Are you effing kidding me? 

I’m not that far outside the recommended range, so I bought a pair.  I tried them on.  They fit.  Kind of.  I mean, they fit around me.  And they also fit around a size 0 woman who once put her phone in her lap and had it slip through the crack between her thighs, because her knees touch before her thighs do even when she is sitting down.  They fit around her and they fit around me.  That’s a pretty impressive feat of underpants engineering right there.  But sadly, they will not be my new go-to thong. 

In my pre-twins body, which was actually one clothing size larger than the body I have now, I think they would have fit and looked cute.  But see, there’s this skin issue.  Y’all have seen me in a bikini, and you think you know, but you don’t know.  Hidden in those bikini bottoms, camouflaged by forgiving black or eye-tricked by a contrasting band, is the skin that was left after two babies lived in me at the same time.  Twin skin, it’s called.  Not everyone gets it.  But I did.  And regular-size Hanky Pankies don’t hide it.  The front triangle is too narrow.  I’m not all about hiding my body, or even necessarily hiding my flaws, but that twin skin is the thing I struggle with the most.  I can (almost) be OK with it when I’m naked, but I don’t need a pair of what should be sexy panties drawing attention to it.  So no butter for my size 16 butt, I guess.

Overall, I’m pretty at one with my body.  I think that unconditional body love is an important part of my message to the world.  I wear a bikini in public partly as my own little subversive act, pushing back against the predominant aesthetic we are fed about what is beautiful.  In putting this message out to other people, it has sunk in for me more deeply.  I do believe I am beautiful.


Just like anyone else, I struggle with body image.  Of course I do.  I don’t have some magic pill or potion that makes me immune to self-criticism and comparison and all of the other effed up things we do to ourselves.  I struggle with my weight, with aging, with the hanging skin left over from my pregnancy.   Self-love and self-acceptance are not a goal you reach one day, or at least that hasn’t been my journey.  They are, instead, values that I aim for.  Some days, I’m there.  Some days, not.  The messages of body hate are constant and plentiful in the world, so for me at least, loving my body requires mindfulness every day. 

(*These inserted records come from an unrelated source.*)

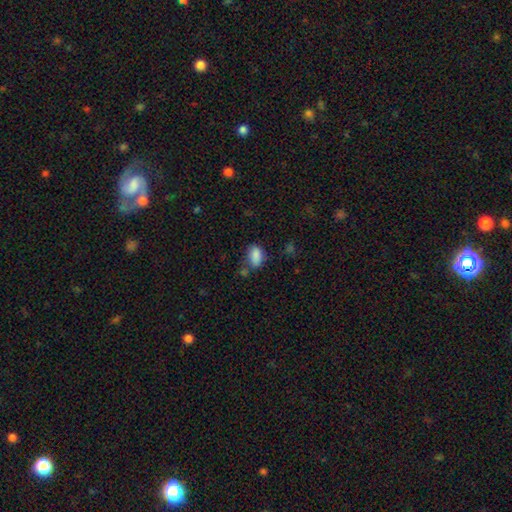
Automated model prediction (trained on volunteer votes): Q: Smooth or featured?
A: smooth (84%); runner-up: star or artifact (9%)
Q: How rounded?
A: in between (87%); runner-up: round (10%)
Q: Merging?
A: none (57%); runner-up: minor disturbance (24%)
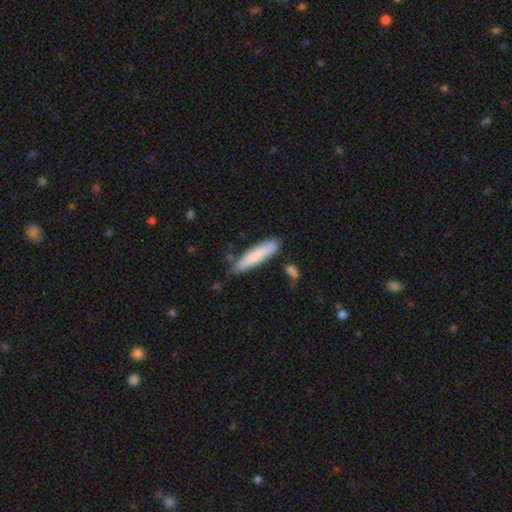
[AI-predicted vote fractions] Q: Smooth or featured?
A: smooth (79%); runner-up: featured or disk (16%)
Q: How rounded?
A: cigar-shaped (84%); runner-up: in between (15%)
Q: Merging?
A: none (76%); runner-up: minor disturbance (16%)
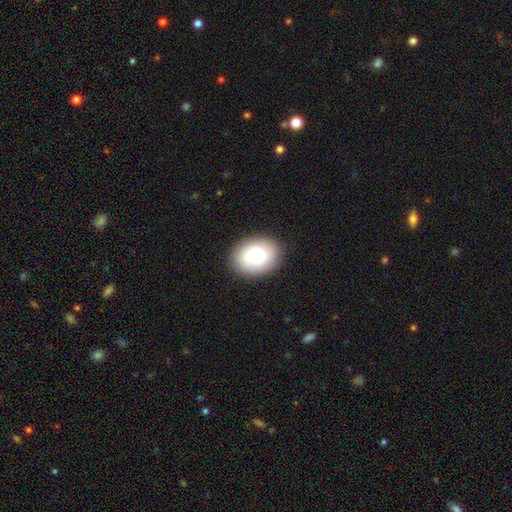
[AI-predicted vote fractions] This is likely a smooth galaxy (70%). How rounded: likely in between (65%). Merging: clearly none (81%).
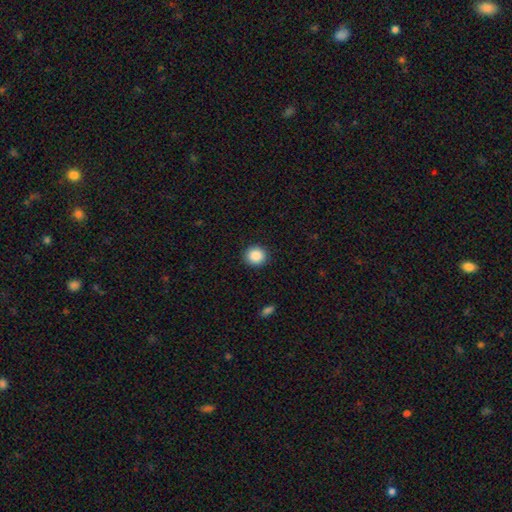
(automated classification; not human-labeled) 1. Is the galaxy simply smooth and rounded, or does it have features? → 88% smooth, 9% star or artifact, 3% featured or disk.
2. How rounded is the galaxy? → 88% round, 11% in between, 1% cigar-shaped.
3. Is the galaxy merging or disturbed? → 91% none, 6% minor disturbance, 2% major disturbance, 1% merger.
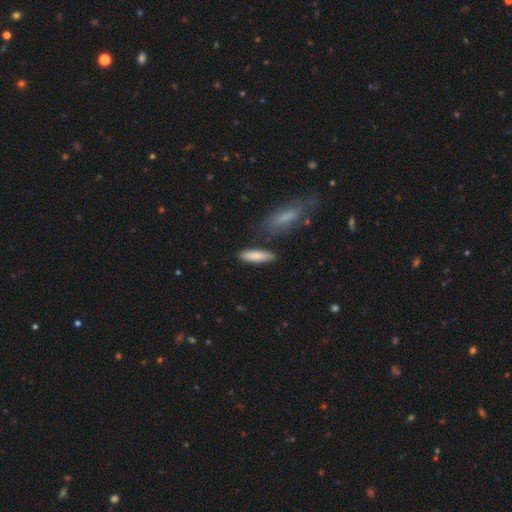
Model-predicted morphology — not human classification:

And let me tell you, nothing makes me feel worse about my body than not being able to find stuff that fits.  A cotton thong.  It really shouldn’t be that difficult.  I am not that much larger than the average American woman.  I’m one clothing size larger than average.  That’s it.  I should be able to get some cute panties that show off my fabulous booty and don’t give me a yeast infection.  The fact that I can’t makes me angry. 

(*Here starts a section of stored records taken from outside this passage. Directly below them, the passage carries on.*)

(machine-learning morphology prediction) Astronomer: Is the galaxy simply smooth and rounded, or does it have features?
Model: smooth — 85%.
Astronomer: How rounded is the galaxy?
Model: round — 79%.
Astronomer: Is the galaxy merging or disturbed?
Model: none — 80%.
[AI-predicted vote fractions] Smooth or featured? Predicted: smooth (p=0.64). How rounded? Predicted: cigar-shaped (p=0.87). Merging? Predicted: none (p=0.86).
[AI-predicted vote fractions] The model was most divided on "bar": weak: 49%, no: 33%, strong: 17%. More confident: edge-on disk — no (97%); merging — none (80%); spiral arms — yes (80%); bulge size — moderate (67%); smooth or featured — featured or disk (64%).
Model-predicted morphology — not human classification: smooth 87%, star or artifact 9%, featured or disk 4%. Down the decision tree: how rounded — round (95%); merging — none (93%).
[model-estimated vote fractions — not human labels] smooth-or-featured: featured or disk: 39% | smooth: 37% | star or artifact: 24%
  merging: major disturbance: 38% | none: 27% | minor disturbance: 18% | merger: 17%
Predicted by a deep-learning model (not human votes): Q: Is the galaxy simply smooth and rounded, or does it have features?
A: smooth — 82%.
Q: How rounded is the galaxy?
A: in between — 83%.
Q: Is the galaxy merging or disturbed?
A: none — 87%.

But it also feeds the tiny voice inside that tells me that maybe I shouldn’t be wearing a thong.  At my size.

I hate that voice.  Please excuse my language, but fuck that voice.

One size does not fit all.  True of panties, as it is of life.  Beauty comes in all sizes.  I wish that cotton thongs did too.

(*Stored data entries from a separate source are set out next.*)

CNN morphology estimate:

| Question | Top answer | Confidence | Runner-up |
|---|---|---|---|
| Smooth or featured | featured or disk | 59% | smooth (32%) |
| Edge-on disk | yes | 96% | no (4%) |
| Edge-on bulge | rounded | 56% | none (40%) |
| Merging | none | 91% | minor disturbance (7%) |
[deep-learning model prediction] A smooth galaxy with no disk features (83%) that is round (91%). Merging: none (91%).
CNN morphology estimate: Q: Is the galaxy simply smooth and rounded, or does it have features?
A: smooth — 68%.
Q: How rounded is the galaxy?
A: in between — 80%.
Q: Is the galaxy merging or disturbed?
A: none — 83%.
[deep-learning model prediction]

[Updated to add that Gap makes a cotton thong and I recently discovered that they carry some of their colors in up to XXL.  And the XXL is big.  If you're generally on the fence between XL and XXL, the XL will definitely fit.  I think the XXL would fit up to a 3X pants size at least.  So if you've come here looking for a secret source, try the Gap!  Boring colors only (black, white, nude), but if you're a size 16 or 18, the XL's will probably fit you, in which case you can get the cute stuff.]